“Rocketman” big, bold, sparkly


Photo Curtesy of the International Movie Database

Sophia Comas, Online Editor-in-Chief

As most of my close friends know, I am a seriously die-hard fan of classic rock and ‘80’s music, which is why no one was really surprised that even before it came out I was dead set on seeing “Rocketman.”

When it was released on June 2 of this year, I was there and I was ready — ready to see how Elton John came to be. The very first thing my eyes saw were three things Elton John is best known for: big, bold and sparkly. “Rocketman” was projected in the flashiest silver of all the silvers against the darkest black of all the blacks and I knew right then and there that this movie was going to be not just about Elton John but it was going to look and sound like Elton John too. Boy, was I in for a show.

The opening scene begins with what I assumed to be just before a concert. The camera focuses on a silhouette of Elton, played by Taron Egerton, clearly showing the horns and wings to his bright orange devil costume covered in rhinestones — a staple in true Elton John fashion. It pans to the rest of his body and we see him walking down a hallway, speeding up as he goes along. He makes the typical Elton entrance dramatically, but not to the scene I was expecting. Instead of a concert, he’s clearly in a therapy session specifically for addicts.

The reality of what the scene really meant was directly pointing out that this wasn’t going to be about Elton John: The Musician. This was going to be about Elton John: The Struggler. 

From the opening scene, the movie goes in chronological order, showing Elton’s childhood with a careless mother and an absentee father, to meeting his best friend and songwriter Bernie Taupin (Jamie Bell) to his struggles with drug addiction and alcoholism, to the difficluty of being a gay man living in the late 20th century.

For me, watching his life on screen like that was intense but in the best possible way. Some scenes were absolutely heartbreaking to watch and yet I watched them anyway because the whole point was that they broke your heart. You can’t live another person’s experiences, but director Dexter Fletcher sure as hell tried to make you live Elton’s. 

Because nothing was hidden or sugar-coated, watching “Rocketman” means that it might not be completely comfortable to watch some of the scenes regarding sex. I’m not sure if there’s anyone who doesn’t know this already, but just to clear the air, I’ll be frank: Elton John is a gay man. The movie makes it abundantly clear that he is a gay man. ‘Nuff said.

Although I deeply appreciate how immensely detailed the plot was about the difficulties of Elton John’s life, by far my favorite thing about it is the fact that Taron Egerton does all his own singing. There is no pre-recorded version done by a hired singer and I absolutely love the authenticity behind it. The main reason I wanted to watch the movie in the first place was because of the music and to know that the production team took the time to do it right is something that I value.
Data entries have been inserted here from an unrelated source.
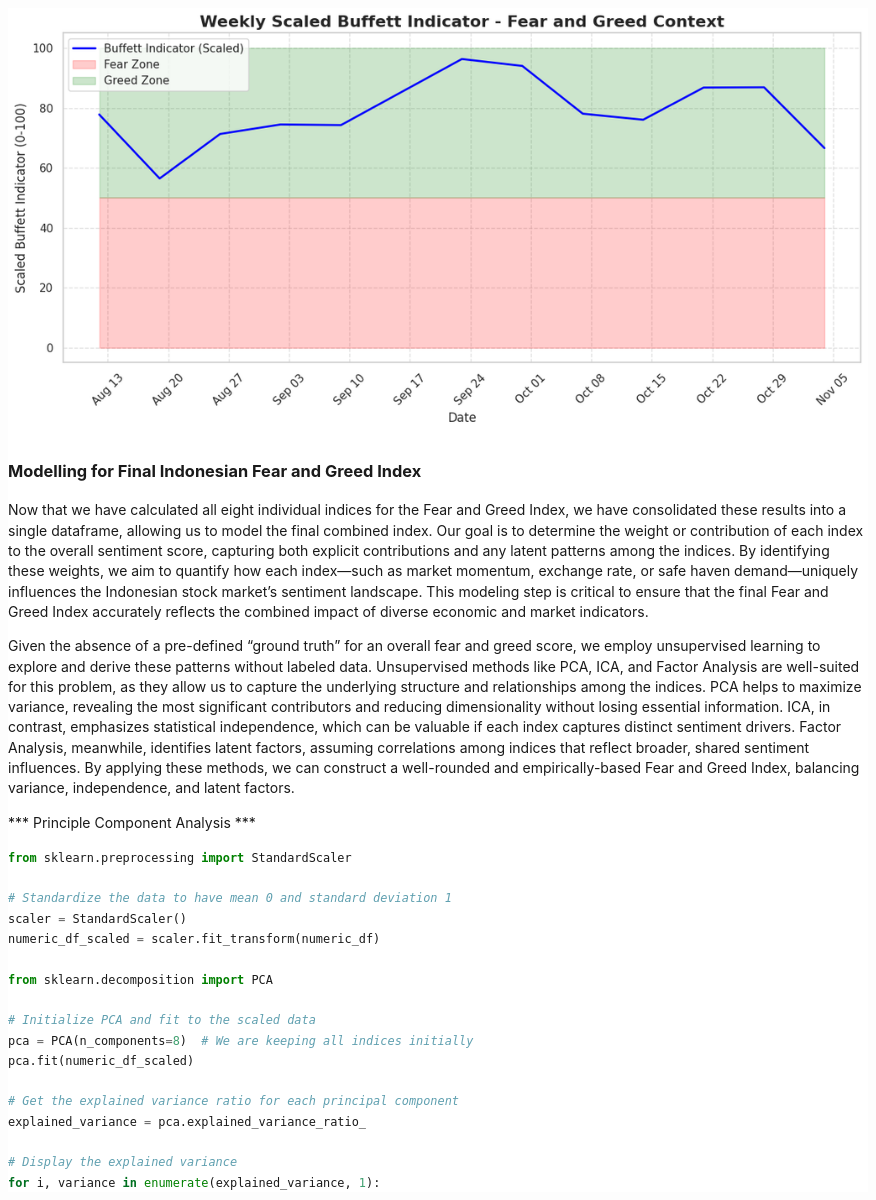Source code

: ![buffett-indicator](/_images/buffett_indicator.png)

### Modelling for Final Indonesian Fear and Greed Index 

Now that we have calculated all eight individual indices for the Fear and Greed Index, we have consolidated these results into a single dataframe, allowing us to model the final combined index. Our goal is to determine the weight or contribution of each index to the overall sentiment score, capturing both explicit contributions and any latent patterns among the indices. By identifying these weights, we aim to quantify how each index—such as market momentum, exchange rate, or safe haven demand—uniquely influences the Indonesian stock market’s sentiment landscape. This modeling step is critical to ensure that the final Fear and Greed Index accurately reflects the combined impact of diverse economic and market indicators.

Given the absence of a pre-defined “ground truth” for an overall fear and greed score, we employ unsupervised learning to explore and derive these patterns without labeled data. Unsupervised methods like PCA, ICA, and Factor Analysis are well-suited for this problem, as they allow us to capture the underlying structure and relationships among the indices. PCA helps to maximize variance, revealing the most significant contributors and reducing dimensionality without losing essential information. ICA, in contrast, emphasizes statistical independence, which can be valuable if each index captures distinct sentiment drivers. Factor Analysis, meanwhile, identifies latent factors, assuming correlations among indices that reflect broader, shared sentiment influences. By applying these methods, we can construct a well-rounded and empirically-based Fear and Greed Index, balancing variance, independence, and latent factors.

*** Principle Component Analysis ***

```python 
from sklearn.preprocessing import StandardScaler

# Standardize the data to have mean 0 and standard deviation 1
scaler = StandardScaler()
numeric_df_scaled = scaler.fit_transform(numeric_df)

from sklearn.decomposition import PCA

# Initialize PCA and fit to the scaled data
pca = PCA(n_components=8)  # We are keeping all indices initially
pca.fit(numeric_df_scaled)

# Get the explained variance ratio for each principal component
explained_variance = pca.explained_variance_ratio_

# Display the explained variance
for i, variance in enumerate(explained_variance, 1):
```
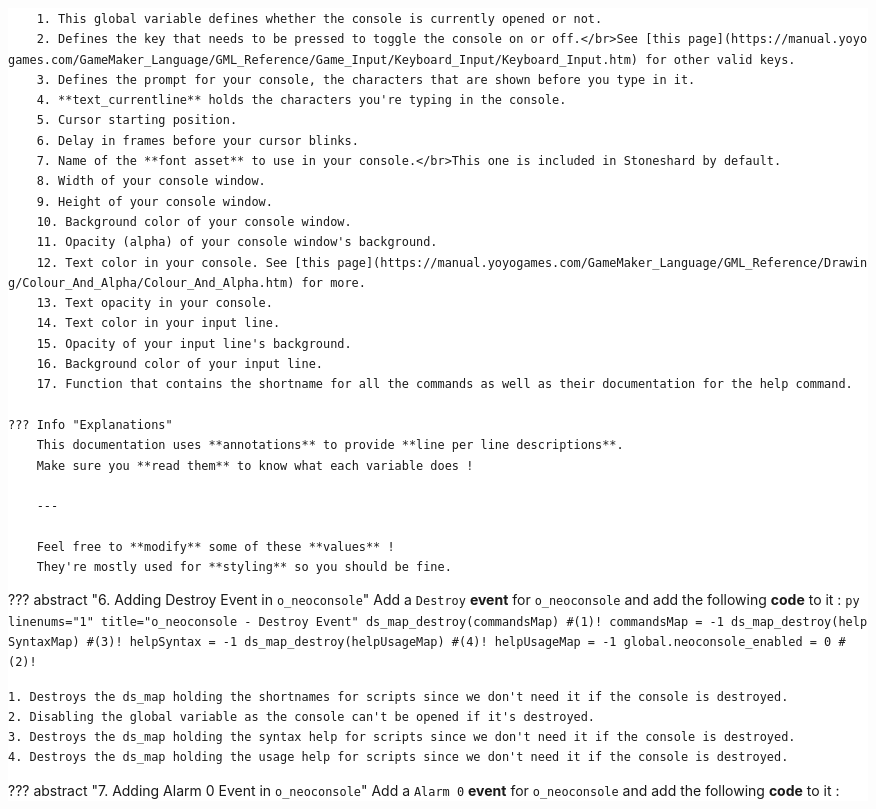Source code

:         1. This global variable defines whether the console is currently opened or not.
        2. Defines the key that needs to be pressed to toggle the console on or off.</br>See [this page](https://manual.yoyogames.com/GameMaker_Language/GML_Reference/Game_Input/Keyboard_Input/Keyboard_Input.htm) for other valid keys.
        3. Defines the prompt for your console, the characters that are shown before you type in it.
        4. **text_currentline** holds the characters you're typing in the console.
        5. Cursor starting position.
        6. Delay in frames before your cursor blinks.
        7. Name of the **font asset** to use in your console.</br>This one is included in Stoneshard by default.
        8. Width of your console window.
        9. Height of your console window.
        10. Background color of your console window.
        11. Opacity (alpha) of your console window's background.
        12. Text color in your console. See [this page](https://manual.yoyogames.com/GameMaker_Language/GML_Reference/Drawing/Colour_And_Alpha/Colour_And_Alpha.htm) for more.
        13. Text opacity in your console.
        14. Text color in your input line.
        15. Opacity of your input line's background.
        16. Background color of your input line.
        17. Function that contains the shortname for all the commands as well as their documentation for the help command.

    ??? Info "Explanations"
        This documentation uses **annotations** to provide **line per line descriptions**.  
        Make sure you **read them** to know what each variable does !

        ---

        Feel free to **modify** some of these **values** !  
        They're mostly used for **styling** so you should be fine.
        
??? abstract "6. Adding Destroy Event in `o_neoconsole`"
    Add a `Destroy` **event** for `o_neoconsole` and add the following **code** to it :
    ```py linenums="1" title="o_neoconsole - Destroy Event"
    ds_map_destroy(commandsMap) #(1)!
    commandsMap = -1
    ds_map_destroy(helpSyntaxMap) #(3)!
    helpSyntax = -1
    ds_map_destroy(helpUsageMap) #(4)!
    helpUsageMap = -1
    global.neoconsole_enabled = 0 #(2)!
    ```

    1. Destroys the ds_map holding the shortnames for scripts since we don't need it if the console is destroyed.
    2. Disabling the global variable as the console can't be opened if it's destroyed.
    3. Destroys the ds_map holding the syntax help for scripts since we don't need it if the console is destroyed.
    4. Destroys the ds_map holding the usage help for scripts since we don't need it if the console is destroyed.

??? abstract "7. Adding Alarm 0 Event in `o_neoconsole`"
    Add a `Alarm 0` **event** for `o_neoconsole` and add the following **code** to it :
Besides the fact that “Rocketman” was more than I expected it to be, as per usual with anything Elton John, overall it was a fantastic and accurate depiction of how fame and ease don’t always go together. Adults and teenagers alike should start understanding how some of their favorite artists have histories that don’t always fit with the expectation of what they should be, and watching “Rocketman” helps achieve that purpose. 

Of course, your reasoning for watching it doesn’t have to be that deep. You could just really like glitter.